*** EXERCISE TEXT

The “Be the Light” tribute, which in part helped honor 2020 high school seniors who had their spring season cut short and involved turning on athletic facility lights at 8:20 p.m. (20:20 military time), ultimately served as a de facto Senior Night for some Polk County high school student athletes.
“It’s definitely a tough time for all of them, but if there is some good at least we got through about a third of the [spring] season,” Lake Region High Athletic Director Bill Bullock said. “So, it wasn’t like they missed their entire senior season and there were a lot of great moments and accomplishments made over those games that we were able to play. That was at least better than missing the entire season.”
Bullock played a central role in bringing a “Be the Light” event to Polk County. Following the recommended safety guidelines, Lake Region did see it as an opportunity to stage a non-traditional form of what would normally happen on Senior Night.
“This is a nationwide event and one of my assistants brought it to my attention,” Bullock said. “I ran it by our principal [Mary Jo Costine] and also our county athletic director [Dan Talbot], so he could get through the administrative stages above.

******

EXERCISE INSTRUCTIONS:
Pick up the article on the "Be the Light" senior tribute after its last sentence and keep writing it.

*** DATA SEGMENT

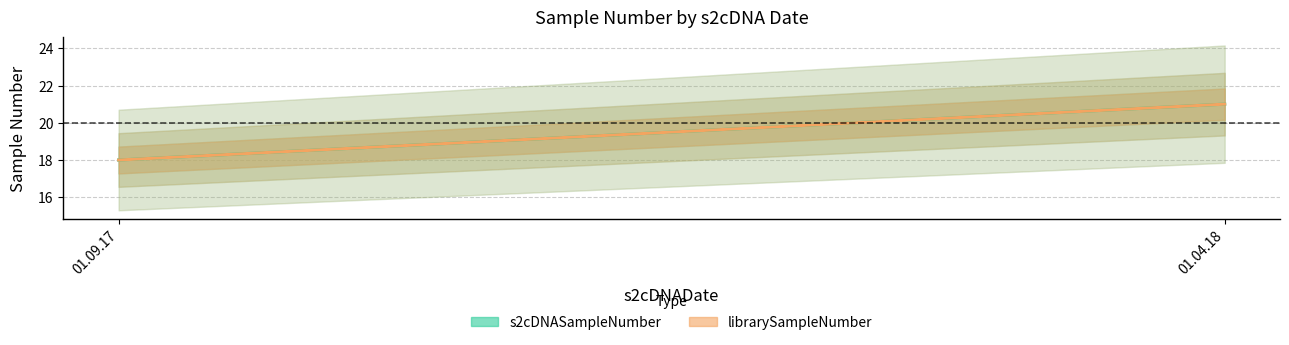

The value of librarySampleNumber at 01.09.17 is 18. True or false?

True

******

OUTPUT FOR THIS EXERCISE:
“They actually had a pretty cool kind of Senior Night [last Thursday] with everybody honking the horns and all the fanfare and the lights and banners and balloons,” he continued. “It was a really good event.”
Bullock, a veteran baseball manager who reached 600 career victories during the Thunder’s 2019 varsity season, said “the main objective was to do some things for the kids and, of course, their families.”
“People don’t realize the parents take it harder probably than any of the coaches,” Bullock said. “We’re going to go on and have another year, but those kids are not. All the parents were very positive and so pleased that we were able to do that for those kids, and I’m sure that was the same case throughout the county.
“The great moments (the athletes) had, they’ll never forget. It's just an unfortunate thing that we’re going through, but I think they’re all smart kids and they all certainly understand what is going on.”